> [Task prompt] When you reach the line containing "hfov_deg: 30.3" in the entries below, begin reproducing lines exactly, and stop once the line containing "exposure_s: 1/100" is done.

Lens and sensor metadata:
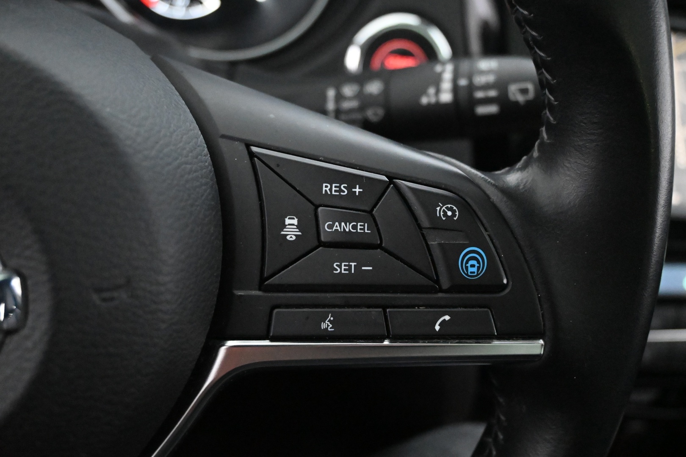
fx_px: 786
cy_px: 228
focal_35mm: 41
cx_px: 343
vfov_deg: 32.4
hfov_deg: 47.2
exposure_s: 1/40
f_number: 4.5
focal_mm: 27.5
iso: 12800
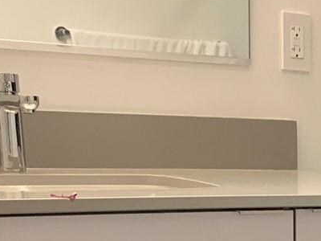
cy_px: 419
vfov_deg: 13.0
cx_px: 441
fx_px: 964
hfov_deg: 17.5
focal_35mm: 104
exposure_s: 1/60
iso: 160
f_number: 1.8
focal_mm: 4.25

---

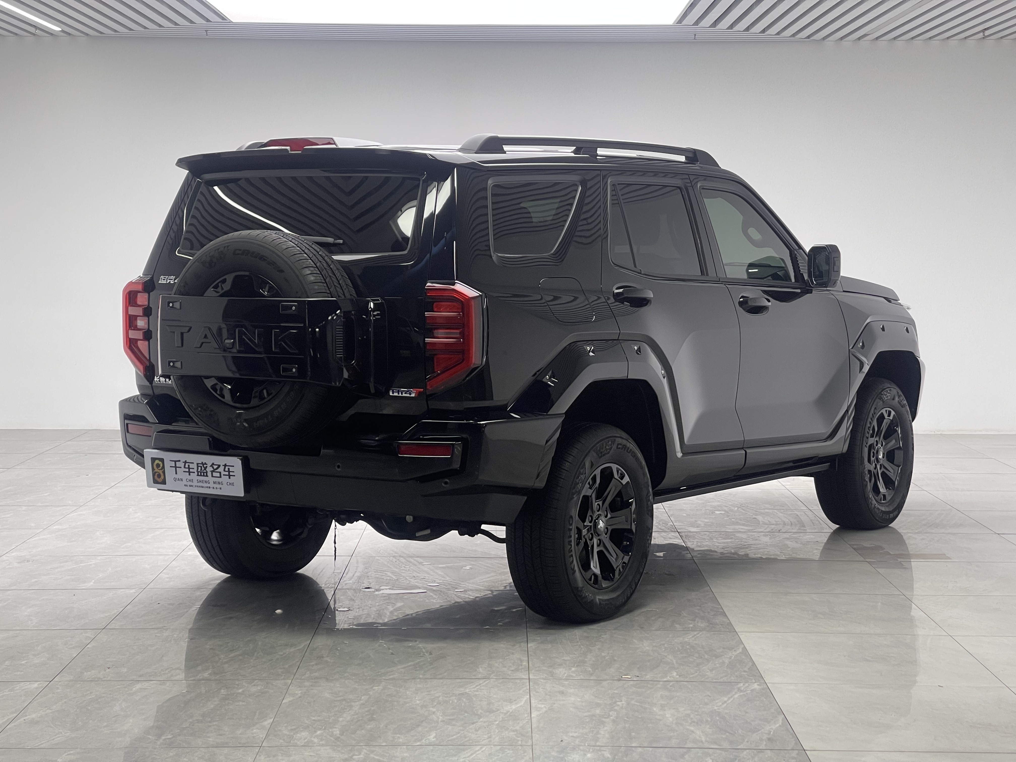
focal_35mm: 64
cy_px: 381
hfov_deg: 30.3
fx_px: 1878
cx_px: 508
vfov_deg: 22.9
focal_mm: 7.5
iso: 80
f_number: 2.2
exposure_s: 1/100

--

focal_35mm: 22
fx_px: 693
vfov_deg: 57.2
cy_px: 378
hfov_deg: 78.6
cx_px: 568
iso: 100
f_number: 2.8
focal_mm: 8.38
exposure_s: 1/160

> [Output for this task]
hfov_deg: 30.3
fx_px: 1878
cx_px: 508
vfov_deg: 22.9
focal_mm: 7.5
iso: 80
f_number: 2.2
exposure_s: 1/100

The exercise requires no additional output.